> **SELECTED PASSAGE**:
# Model 19 barrel replacement?



## wilburfan (Nov 19, 2011)

I have a 2 1/2 inch Model 19 (Round Butt) with a non pinned barrel. I bought a used 4 inch Model 19 barrel to have installed. Besides a longer ejector rod what do I need to do to swap out the barrels? Besides proper head spaceing, how big a deal is it to replace the barrel and about how much should I pay a local gunsmith for the work.

Thanks for the help!


----------



## Baldy (Jun 21, 2006)

Your in over your head. Take it to a qualified gunsmith.


----------



## Nanuk (Oct 13, 2012)

Unless they are a Smith and Wesson gunsmith they may not have the proper jig for the frame.


----------



## bob2231 (Dec 29, 2012)

wilburfan said:


> I have a 2 1/2 inch Model 19 (Round Butt) with a non pinned barrel. I bought a used 4 inch Model 19 barrel to have installed. Besides a longer ejector rod what do I need to do to swap out the barrels? Besides proper head spaceing, how big a deal is it to replace the barrel and about how much should I pay a local gunsmith for the work.

> **TASKS TO COMPLETE**:
a – Copy the passage of the Model 19 barrel thread starting with "## wilburfan (Nov" and going on through "(Jun 21, 2006)".
b – Write the next part of the forum thread on swapping a Model 19 barrel, picking up after its final line.
The records that come next have no connection to the thread about the Model 19 barrel.

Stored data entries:

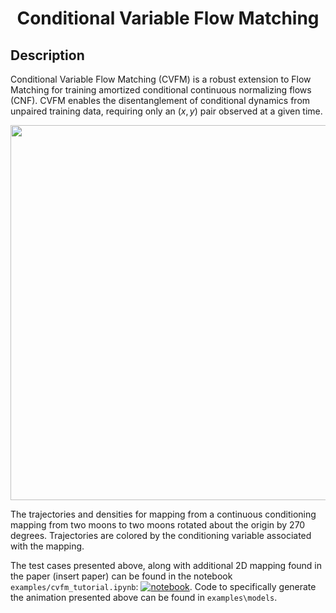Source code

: <div align="center">

# Conditional Variable Flow Matching


</div>

## Description

Conditional Variable Flow Matching (CVFM) is a robust extension to Flow Matching for training amortized conditional continuous normalizing flows (CNF). CVFM enables the disentanglement of conditional dynamics from unpaired training data, requiring only an $(x,y)$ pair observed at a given time. 

<p align="center">
<img src="imgs/2-moons_to_2-moons.gif" width="600"/>
</p>

The trajectories and densities for mapping from a continuous conditioning mapping from two moons to two moons rotated about the origin by 270 degrees. Trajectories are colored by the conditioning variable associated with the mapping.

The test cases presented above, along with additional 2D mapping found in the paper (insert paper) can be found in the notebook `examples/cvfm_tutorial.ipynb`: [![notebook](https://img.shields.io/static/v1?label=Run%20in&message=Google%20Colab&color=orange&logo=Google%20Cloud)](https://colab.research.google.com/github/agenerale/conditional-variable-flow-matching/blob/main/examples/cvfm_tutorial.ipynb). Code to specifically generate the animation presented above can be found in `examples\models`.


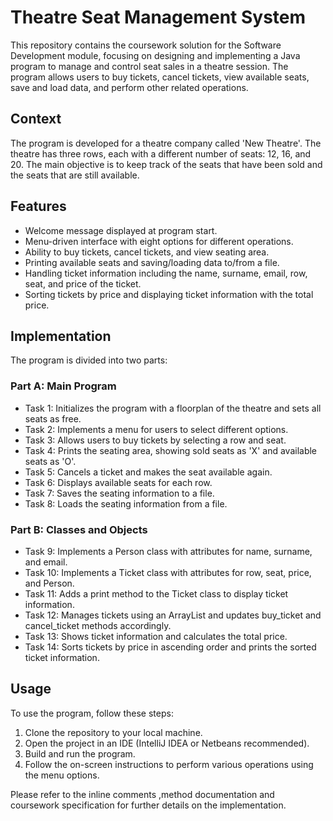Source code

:# Theatre Seat Management System

This repository contains the coursework solution for the Software Development module, focusing on designing and implementing a Java program to manage and control seat sales in a theatre session. The program allows users to buy tickets, cancel tickets, view available seats, save and load data, and perform other related operations.

## Context

The program is developed for a theatre company called 'New Theatre'. The theatre has three rows, each with a different number of seats: 12, 16, and 20. The main objective is to keep track of the seats that have been sold and the seats that are still available.

## Features

- Welcome message displayed at program start.
- Menu-driven interface with eight options for different operations.
- Ability to buy tickets, cancel tickets, and view seating area.
- Printing available seats and saving/loading data to/from a file.
- Handling ticket information including the name, surname, email, row, seat, and price of the ticket.
- Sorting tickets by price and displaying ticket information with the total price.

## Implementation

The program is divided into two parts:

### Part A: Main Program 

- Task 1: Initializes the program with a floorplan of the theatre and sets all seats as free.
- Task 2: Implements a menu for users to select different options.
- Task 3: Allows users to buy tickets by selecting a row and seat.
- Task 4: Prints the seating area, showing sold seats as 'X' and available seats as 'O'.
- Task 5: Cancels a ticket and makes the seat available again.
- Task 6: Displays available seats for each row.
- Task 7: Saves the seating information to a file.
- Task 8: Loads the seating information from a file.

### Part B: Classes and Objects 

- Task 9: Implements a Person class with attributes for name, surname, and email.
- Task 10: Implements a Ticket class with attributes for row, seat, price, and Person.
- Task 11: Adds a print method to the Ticket class to display ticket information.
- Task 12: Manages tickets using an ArrayList and updates buy_ticket and cancel_ticket methods accordingly.
- Task 13: Shows ticket information and calculates the total price.
- Task 14: Sorts tickets by price in ascending order and prints the sorted ticket information.

## Usage

To use the program, follow these steps:

1. Clone the repository to your local machine.
2. Open the project in an IDE (IntelliJ IDEA or Netbeans recommended).
3. Build and run the program.
4. Follow the on-screen instructions to perform various operations using the menu options.

Please refer to the inline comments ,method documentation and coursework specification for further details on the implementation.


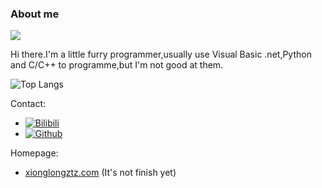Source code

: ### About me
![](https://github-readme-stats.vercel.app/api?username=xionglongztz&show_icons=true&theme=transparent)

Hi there.I'm a little furry programmer,usually use Visual Basic .net,Python and C/C++ to programme,but I'm not good at them.

![Top Langs](https://github-readme-stats.vercel.app/api/top-langs/?username=xionglongztz&layout=compact&theme=tokyonight)

Contact:
- [![Bilibili](https://img.shields.io/endpoint?logo=bilibili&style=social&url=https%3A%2F%2Fapi.zeroroku.com%2Fbilibili%2Fauthor%2Fshield%3Fmid%3D21363815)](https://space.bilibili.com/21363815)
- [![Github](https://img.shields.io/github/followers/xionglongztz?label=xionglongztz&style=social)](https://github.com/xionglongztz)

Homepage:
- [xionglongztz.com](https://xionglongztz.com/)
(It's not finish yet)

<!--
**xionglongztz/xionglongztz** is a ✨ _special_ ✨ repository because its `README.md` (this file) appears on your GitHub profile.
Here are some ideas to get you started:
- 🔭 I’m currently working on ...
- 🌱 I’m currently learning ...
- 👯 I’m looking to collaborate on ...
- 🤔 I’m looking for help with ...
- 💬 Ask me about ...
- 📫 How to reach me: ...
- 😄 Pronouns: ...
- ⚡ Fun fact: ...
-->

> **ANSWERS TO THE EXERCISE**:
a –
## wilburfan (Nov 19, 2011)

I have a 2 1/2 inch Model 19 (Round Butt) with a non pinned barrel. I bought a used 4 inch Model 19 barrel to have installed. Besides a longer ejector rod what do I need to do to swap out the barrels? Besides proper head spaceing, how big a deal is it to replace the barrel and about how much should I pay a local gunsmith for the work.

Thanks for the help!


----------



## Baldy (Jun 21, 2006)

b –
> 
> Thanks for the help!


I'll try and answer your question,I went through this with a model 66,same gun more or less,but stainless.
It's not something that you'll want to do yourself,unless you have access to a good metal lathe or grinding fixture.The distance from the seat face to the end of the forcing cone is critical,and not something that you can really do with a file.And since yours is not pinned,the barrel is going to be really tight.So,take it to a shop.
If they have the frame wrench,it usually runs in the $80-$100 range.
If they don't have one,and won't get one,go to a different shop.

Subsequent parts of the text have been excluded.